From Dublin: Review of NORA

by Lynn on October 11, 2017

in The Passionate Playgoer

At the Project Arts Theatre, Dublin, Ireland

Written by Belinda McKeon
In Collaboration with Annie Ryan
After A Doll’s House by Henrik Ibsen
Directed by Eoghan Carrick
Set by Paul O’Mahony
Lighting by Sarah Jane Shiels
Sound by Philip Stewart
Costumes by Katie Crowley
Cast: Venetia Bowe
Declan Conlon
Peter Gaynor
Chris McHallem
Clare Perkins
Annie Ryan

People are certainly intrigued by A Doll’s House, Ibsen’s masterpiece that he wrote in 1879. An examination of what happens to Nora 15 years after she slammed the door and left her husband just closed on Broadway, under the title A Doll’s House, Part II. Now the wonderful Irish company The Corn Exchange has commissioned a play, Nora, that looks at the play but from the point of view from 2025.

In Nora by Belinda McKeon, we are in an unnamed modern country. The rules are rigid concerning women. They can’t hold equal footing in business with their husbands. In Nora and her husband Turlough’s business he is the boss. However they started the business—an art gallery—together. Turlough was ill for some of the early days and Nora did a deal that clinched their success. Now that deal is coming back to haunt them. The climate is awful. People have to take shots to be healthy. They can’t be out in the rain. This is an interesting tangent to the story.
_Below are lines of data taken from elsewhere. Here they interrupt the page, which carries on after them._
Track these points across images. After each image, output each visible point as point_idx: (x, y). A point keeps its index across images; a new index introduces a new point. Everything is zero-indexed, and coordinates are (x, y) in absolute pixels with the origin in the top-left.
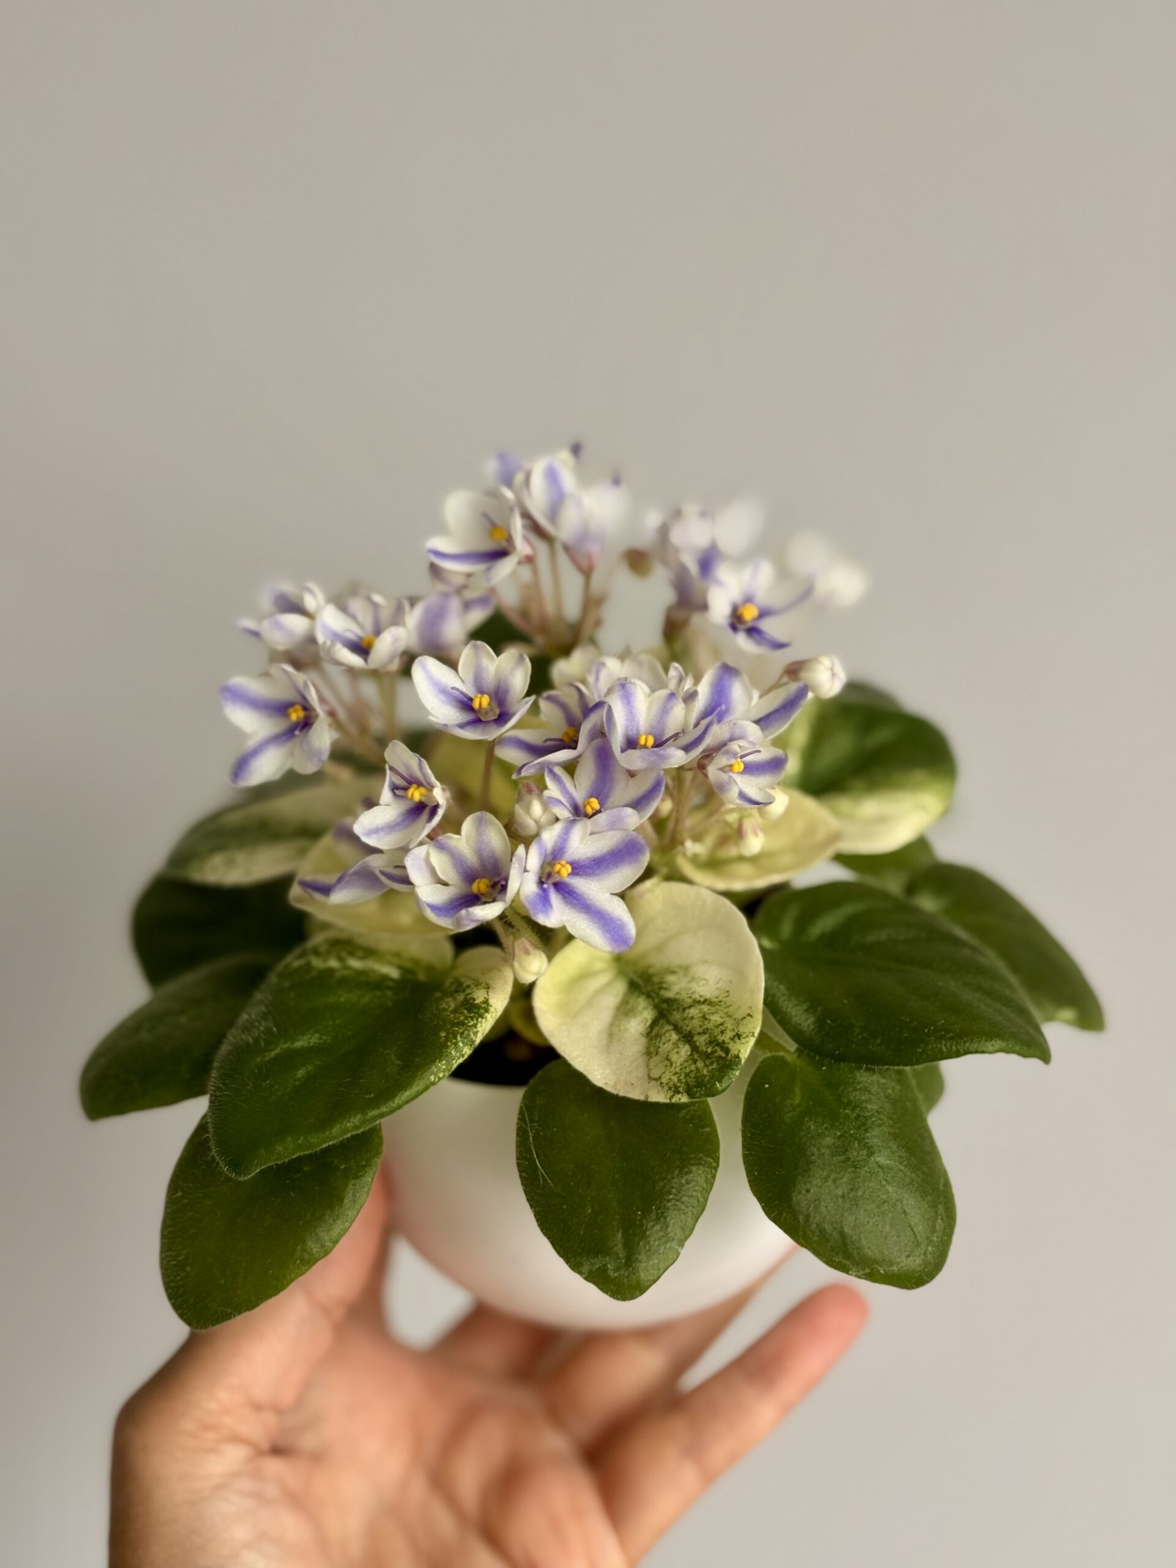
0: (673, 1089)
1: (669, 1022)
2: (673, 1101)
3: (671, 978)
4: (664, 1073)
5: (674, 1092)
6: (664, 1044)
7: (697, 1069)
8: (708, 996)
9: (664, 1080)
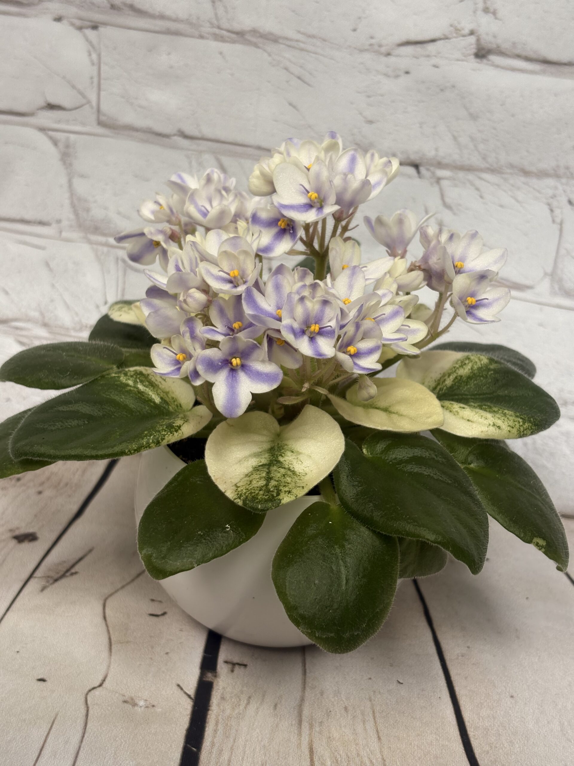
0: (239, 495)
1: (268, 469)
2: (235, 501)
3: (289, 453)
4: (243, 486)
5: (238, 497)
6: (256, 474)
7: (258, 493)
8: (296, 470)
9: (239, 489)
Appearance is everything in this arty world. Success is the only outcome. Paul O’Mahony has created a stark black and white set. The furniture is spare and black. The floor is white. There is a large white ‘painting’ in the back that could be a view of the harbor. Not sure. Nora wears all white. Everyone else where’s black. I love that irony for people who deal in art. Nora and her husband are hosting an important party and everything has to be perfect. Until unwanted guests arrive.

For some reason Belinda McKeon has divided Nora into two—as mother and her daughter Emmy. Emmy is 15 but is dressed for the party by her mother as if she’s 25, in a slinky black leather dress and high heeled shoes too unwieldy for the kid. It’s as if Nora is offering Emmy up for ogling.
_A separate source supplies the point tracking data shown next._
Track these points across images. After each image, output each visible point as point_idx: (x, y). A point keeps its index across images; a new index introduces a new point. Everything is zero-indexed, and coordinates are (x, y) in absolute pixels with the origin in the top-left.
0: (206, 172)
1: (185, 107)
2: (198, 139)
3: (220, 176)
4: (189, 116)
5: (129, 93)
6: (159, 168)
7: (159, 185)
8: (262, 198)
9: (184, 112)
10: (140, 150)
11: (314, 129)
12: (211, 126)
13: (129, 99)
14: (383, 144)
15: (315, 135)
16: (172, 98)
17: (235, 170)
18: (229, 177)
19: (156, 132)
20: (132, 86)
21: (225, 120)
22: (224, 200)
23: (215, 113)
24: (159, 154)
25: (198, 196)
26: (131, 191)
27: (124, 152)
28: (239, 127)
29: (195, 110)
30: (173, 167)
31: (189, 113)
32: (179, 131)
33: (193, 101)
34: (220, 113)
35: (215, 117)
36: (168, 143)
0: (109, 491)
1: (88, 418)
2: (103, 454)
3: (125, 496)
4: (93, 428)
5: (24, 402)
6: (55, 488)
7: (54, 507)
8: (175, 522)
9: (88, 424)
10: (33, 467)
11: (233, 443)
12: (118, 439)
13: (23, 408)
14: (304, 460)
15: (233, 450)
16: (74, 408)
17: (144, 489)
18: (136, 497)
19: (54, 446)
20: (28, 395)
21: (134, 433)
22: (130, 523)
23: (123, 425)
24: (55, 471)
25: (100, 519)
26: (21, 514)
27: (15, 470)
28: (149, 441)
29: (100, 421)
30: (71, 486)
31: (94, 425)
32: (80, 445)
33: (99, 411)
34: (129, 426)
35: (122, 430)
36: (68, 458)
The artistic director of The Corn Exchange is Annie Ryan, a smart director and terrific artistic director. She also plays Nora and that is a mistake. She’s hesitant, awkward and not at all comfortable in her skin. The rest of the cast is fine. Eoghan Carrick has directed this with lots of space between characters to focus on how distant they are in reality. That can be a bit dodgy at times.

Setting this in an art world somehow does not have the power and force of a more substantial world such as the banking world of the original. And dividing Nora in two between herself and her daughter doesn’t work either because it introduces the creepy world of sexual predators (one of Nora’s friends has his eye on Emmy and Emmy’s parents are not interested in knowing) that seems to be tacked on and when it requires its own play, it seems to me.

Nora is part of the Dublin Theatre Festival and plays until Oct. 15.